SET OF TASKS =>
A - In the passage about Ben and SaaS forecasting, shorten the paragraph that begins "When he looked around" and keep its main facts.
B - Answer these questions from the passage about Ben and SaaS forecasting, one per line:
(i) Which two industries did Ben mainly focus on?
(ii) What is the name of the blog Ben started?
(iii) As a business starts to scale, what will largely determine its ongoing success?
C - Go on with the passage about Ben and SaaS forecasting, picking up after its final sentence.

SELECTED EXCERPT =>

------------

Ben focused primarily on the airline and software industries. There, he gained substantial experience with financial forecasting and complex Excel models. The skills he gained provided him with a solid foundation to educate others.
When he looked around, Ben saw that plenty of people were writing about SaaS financials, but few of them were willing to cough up their processes and templates. That meant SaaS founders knew what they needed to do, but didn’t have the knowledge to actually make things happen. Ben figured, “Why not help these folks?” and started his own blog, TheSaaSCFO.com.
Today, Ben writes about the intersection of SaaS marketing and SaaS metrics. His content focuses on the pain points that he experienced himself as a CFO. In addition to providing educational content, he also offers free templates and resources to any SaaS founder seeking uncomplicated answers.
Why is SaaS Forecasting Important?
Although you might be able to get your business off the ground without effective SaaS forecasting, that doesn’t mean it isn’t essential. As you start to scale, your forecasting practices will largely determine your ongoing success.

------------

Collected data

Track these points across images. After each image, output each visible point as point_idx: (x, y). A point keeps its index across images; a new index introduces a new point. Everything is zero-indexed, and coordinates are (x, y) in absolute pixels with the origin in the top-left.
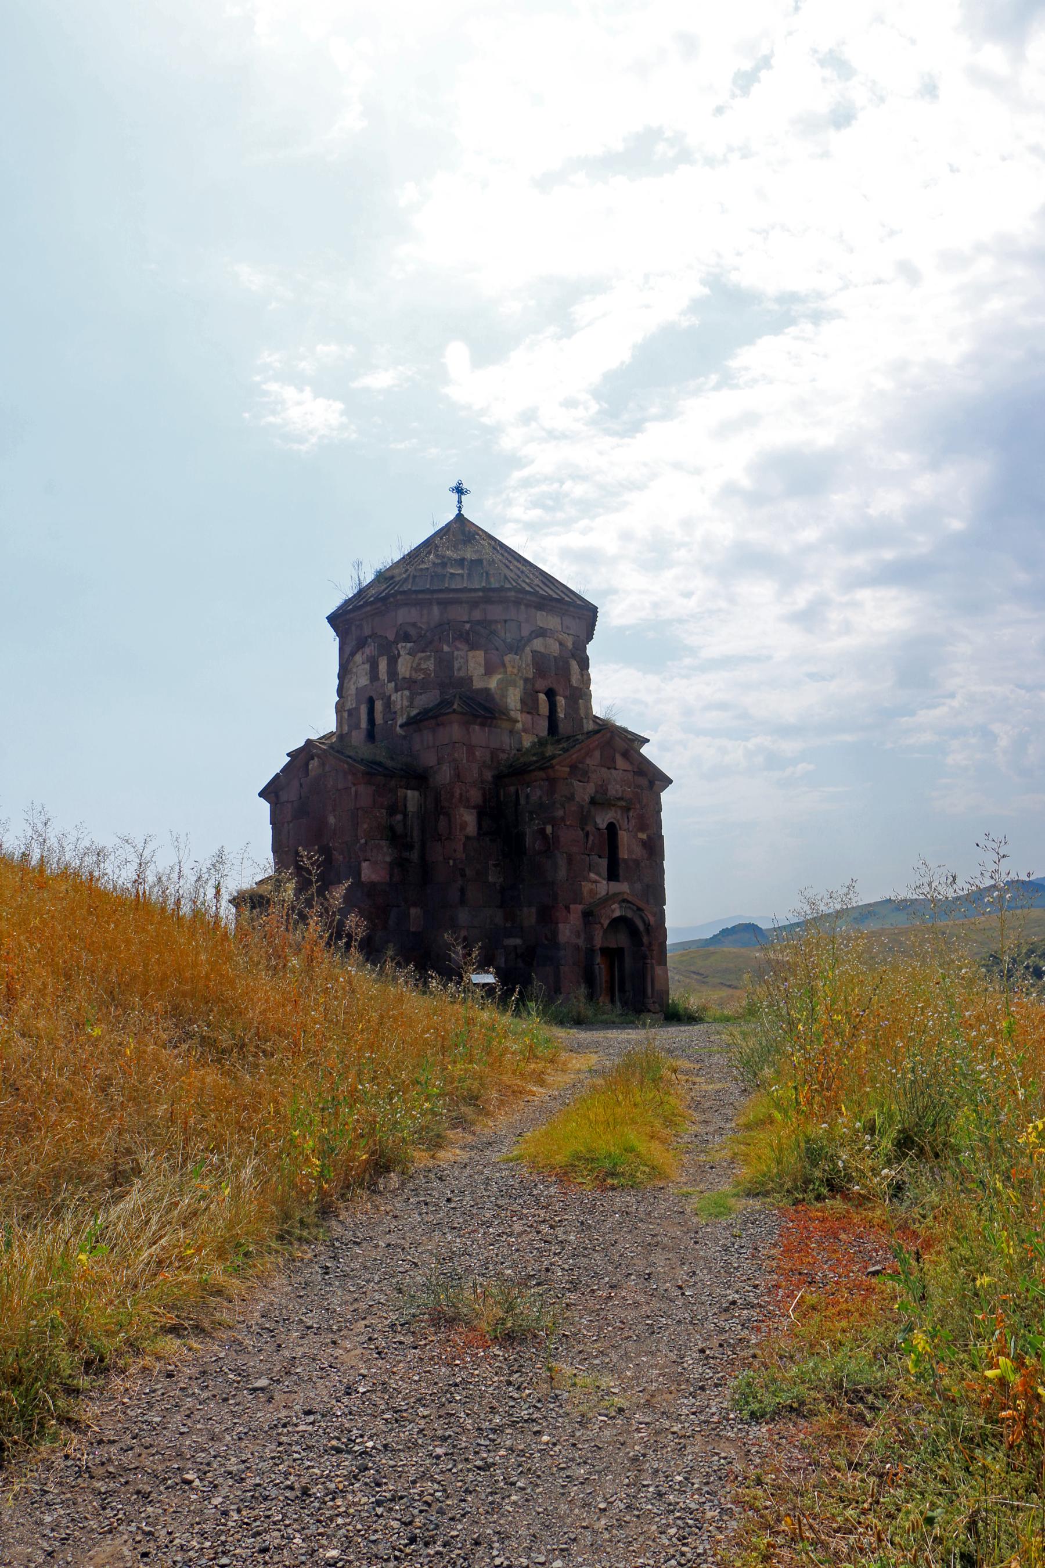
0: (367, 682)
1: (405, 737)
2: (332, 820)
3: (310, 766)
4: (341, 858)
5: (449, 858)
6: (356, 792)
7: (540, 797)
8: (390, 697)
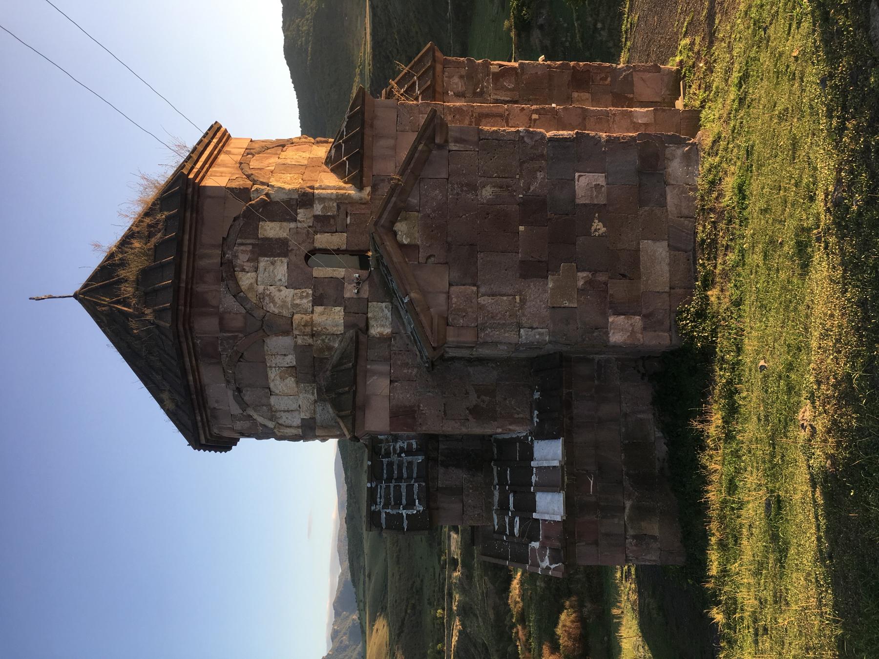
0: (285, 260)
1: (374, 188)
2: (487, 193)
3: (405, 242)
4: (540, 176)
5: (530, 119)
6: (457, 141)
7: (461, 77)
8: (316, 217)
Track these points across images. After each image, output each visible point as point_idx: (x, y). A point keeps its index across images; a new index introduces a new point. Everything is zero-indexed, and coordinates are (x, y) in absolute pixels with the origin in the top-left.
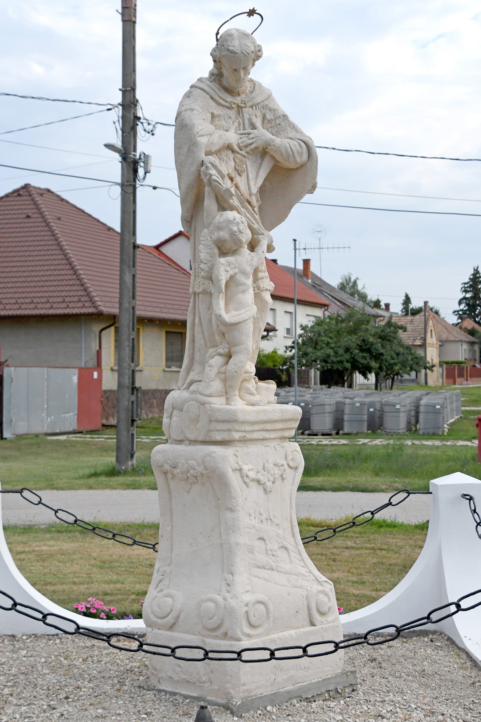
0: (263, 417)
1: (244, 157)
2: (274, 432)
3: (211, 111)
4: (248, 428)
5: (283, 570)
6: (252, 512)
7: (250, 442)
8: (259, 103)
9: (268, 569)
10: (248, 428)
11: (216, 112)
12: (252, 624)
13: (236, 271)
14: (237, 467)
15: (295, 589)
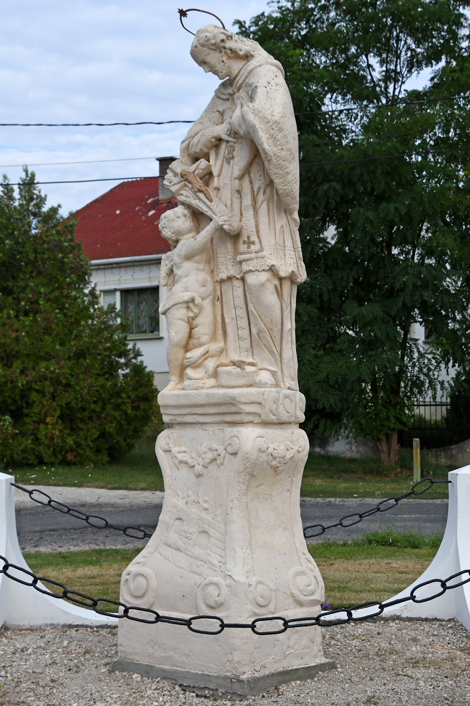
0: (183, 401)
1: (235, 143)
2: (211, 417)
3: (216, 110)
4: (174, 412)
5: (190, 553)
6: (179, 492)
7: (189, 426)
8: (242, 84)
9: (175, 549)
10: (174, 412)
11: (221, 109)
12: (140, 595)
13: (172, 263)
14: (167, 447)
15: (191, 574)
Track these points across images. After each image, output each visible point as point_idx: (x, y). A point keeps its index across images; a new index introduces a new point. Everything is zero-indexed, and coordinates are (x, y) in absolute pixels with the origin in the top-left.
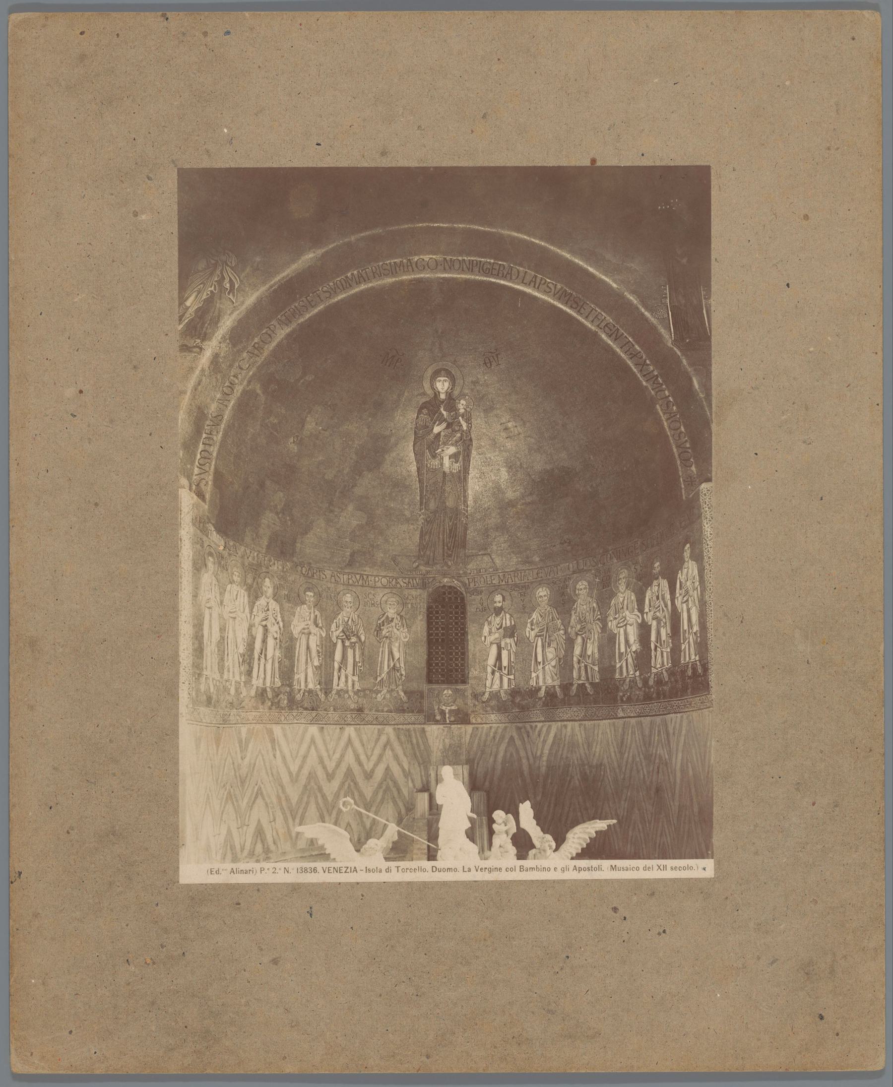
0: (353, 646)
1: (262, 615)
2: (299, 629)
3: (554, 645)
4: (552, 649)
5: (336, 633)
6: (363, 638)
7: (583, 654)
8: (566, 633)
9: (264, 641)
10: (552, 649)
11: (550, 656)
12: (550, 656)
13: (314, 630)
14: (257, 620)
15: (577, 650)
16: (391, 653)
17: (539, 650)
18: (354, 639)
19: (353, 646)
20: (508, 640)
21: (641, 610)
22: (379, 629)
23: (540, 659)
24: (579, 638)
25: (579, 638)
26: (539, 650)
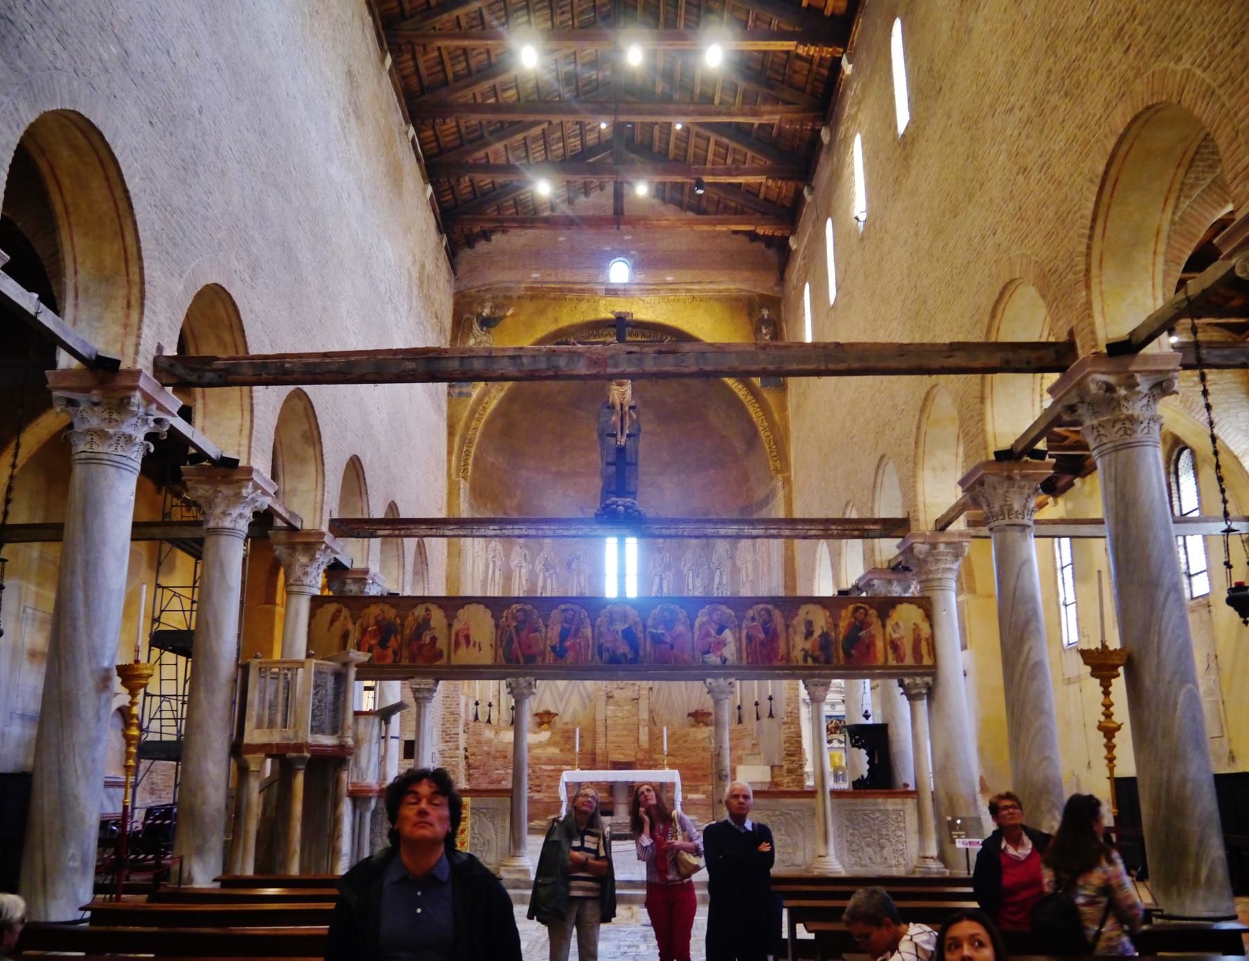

------------

ANSWERS TO THE PROBLEMS =>
A - Ben saw that many people wrote about SaaS financials but few shared their processes and templates. SaaS founders knew what to do but lacked the know-how to do it. To help them, he started his blog, TheSaaSCFO.com.

B -
(i) The airline and software industries.
(ii) TheSaaSCFO.com.
(iii) Its forecasting practices.

C -
“As you start to scale, your forecasting practices will largely determine your ongoing success.”
There are a few core reasons why SaaS forecasting is an absolute must:
- Making hiring decisions
- Identifying weaknesses
- Understanding the present and future state of your business
Forecasting helps SaaS businesses understand their financials on a deeper level. If you want to scale your business but aren’t sure about its long-term investment requirements, you need forecasting.
Personnel costs are the largest expense for most SaaS businesses. In fact, in many cases, they account for 70% of total costs.
“Instead of guessing when to hire, you can instead use forecast data to make better decisions. This allows you to scale sustainably, rather than impulsively.”
Despite the significant costs associated with hiring, few founders know when it’s the right time to bring on new talent. Not surprisingly, this often leads to inefficient and costly hiring decisions.
Instead of guessing when to hire, you can instead use forecast data to make better decisions. This allows you to scale sustainably, rather than impulsively.
Nobody likes talking about their shortcomings, but that’s the only way your SaaS business will improve.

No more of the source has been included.